The OFG AUV non-contact integrated Cathodic Protection (iCP) inspection system enables a fast and reliable approach to monitoring the state of cathodic protection systems on subsea pipelines. By measuring the electric field, the system monitors directly the change in electrical currents in the pipeline due to anodes or damage. This approach allows for improved monitoring of anode energy remaining, predicts anode end of life earlier than stab methods alone and pinpoints problem areas on the pipe that need attention. When combined with the camera imaging, multi-beam measurements, synthetic aperture sonar (HISAS), and chemical sensors, the OFG AUV iCP system provides a compelling set of measurements for pipeline cathodic protection monitoring and pipeline inspection.

The advantage of the OFG AUV iCP system over traditional ROV CP systems is the speed with which these surveys can be undertaken, coupled with the dramatic increase in sensitivity which is approaching 100 times the sensitivity of the traditional ROV CP survey systems.

Ocean Floor Geophysics (OFG) has a successful history of developing numerous magnetic and electric field instruments for ROVs, AUVs and deep-tow systems. Based on the success of these programs, and in collaboration with ISES Technical Services (ISES), OFG & ISES have developed an electric field measurement system which mounts onto a pipeline inspection AUV.

Initial testing of the system in 2017 on OFG's 3000m depth rated Hugin AUV "Chercheur" demonstrated that the intrinsic electrical noise of the "Chercheur" with motors and all survey sensors running, was well below the threshold needed to successfully measure CP signals from the AUV. This was further supported through the development of a first principles model of the electrical fields generated around a generic cathodically protected pipeline.

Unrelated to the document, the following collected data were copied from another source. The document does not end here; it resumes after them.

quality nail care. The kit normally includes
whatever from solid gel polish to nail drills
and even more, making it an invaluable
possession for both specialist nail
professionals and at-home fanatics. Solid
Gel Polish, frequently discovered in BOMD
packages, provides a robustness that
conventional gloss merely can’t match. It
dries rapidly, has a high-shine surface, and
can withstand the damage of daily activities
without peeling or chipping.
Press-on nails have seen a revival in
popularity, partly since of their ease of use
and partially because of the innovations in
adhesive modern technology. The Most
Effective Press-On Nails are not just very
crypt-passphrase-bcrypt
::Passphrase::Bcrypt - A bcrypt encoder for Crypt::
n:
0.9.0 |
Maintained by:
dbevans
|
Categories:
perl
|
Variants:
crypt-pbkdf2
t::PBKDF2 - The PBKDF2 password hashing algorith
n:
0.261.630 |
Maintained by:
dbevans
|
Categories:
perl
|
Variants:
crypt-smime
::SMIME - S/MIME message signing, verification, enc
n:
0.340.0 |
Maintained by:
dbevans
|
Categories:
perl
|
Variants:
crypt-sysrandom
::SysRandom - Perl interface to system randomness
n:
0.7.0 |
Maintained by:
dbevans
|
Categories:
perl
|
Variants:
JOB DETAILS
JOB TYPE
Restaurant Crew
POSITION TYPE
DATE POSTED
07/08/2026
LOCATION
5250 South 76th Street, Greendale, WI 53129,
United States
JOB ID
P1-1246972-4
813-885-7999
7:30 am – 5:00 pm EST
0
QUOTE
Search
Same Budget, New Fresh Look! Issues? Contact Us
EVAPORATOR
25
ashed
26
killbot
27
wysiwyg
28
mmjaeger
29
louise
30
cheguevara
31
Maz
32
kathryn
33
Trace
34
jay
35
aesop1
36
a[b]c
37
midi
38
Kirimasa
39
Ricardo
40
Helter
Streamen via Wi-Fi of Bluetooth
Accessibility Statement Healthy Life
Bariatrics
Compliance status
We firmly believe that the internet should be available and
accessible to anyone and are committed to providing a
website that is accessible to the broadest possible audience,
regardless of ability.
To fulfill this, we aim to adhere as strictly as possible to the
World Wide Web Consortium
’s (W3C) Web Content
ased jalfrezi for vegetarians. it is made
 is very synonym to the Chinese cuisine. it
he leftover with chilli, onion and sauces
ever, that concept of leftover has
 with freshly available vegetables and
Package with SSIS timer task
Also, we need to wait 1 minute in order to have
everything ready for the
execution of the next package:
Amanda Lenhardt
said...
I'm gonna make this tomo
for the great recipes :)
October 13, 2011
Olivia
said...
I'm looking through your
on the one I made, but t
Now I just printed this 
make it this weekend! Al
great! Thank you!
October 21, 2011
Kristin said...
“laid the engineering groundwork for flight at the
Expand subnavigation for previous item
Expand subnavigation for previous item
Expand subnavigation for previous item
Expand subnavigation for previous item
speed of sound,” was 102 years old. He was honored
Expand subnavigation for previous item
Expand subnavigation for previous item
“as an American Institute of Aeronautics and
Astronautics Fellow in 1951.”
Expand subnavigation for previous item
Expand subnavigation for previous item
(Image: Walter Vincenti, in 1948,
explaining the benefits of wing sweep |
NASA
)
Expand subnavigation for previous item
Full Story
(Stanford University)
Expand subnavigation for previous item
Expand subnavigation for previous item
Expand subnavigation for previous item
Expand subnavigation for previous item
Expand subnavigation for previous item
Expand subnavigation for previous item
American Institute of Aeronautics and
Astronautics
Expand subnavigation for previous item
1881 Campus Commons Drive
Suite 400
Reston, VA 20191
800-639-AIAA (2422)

These supporting measurements and calculations led to the first operational field test of the system on a North Sea pipeline in April 2018. During these trials we were able to demonstrate the responsiveness of the system to the cathodic protection currents in the pipe at a variety of ranges and orientations up to 10 meters distance from the pipe. Furthermore, by performing repeated surveys of sections of the pipeline in both directions, we were able to confirm the repeatable detection of extremely small electric field gradient signals (less than 0.025μVrms/cm difference). The results show levels of sensitivity and detection hitherto unattainable using any other currently available CP survey method. These measurements were taken concurrently with all the other onboard survey sensors running, including the HISAS, Sub-bottom, Multi-beam, Camera system, and USBL, while running at the nominal survey speed of the vehicle of 3-4 knots.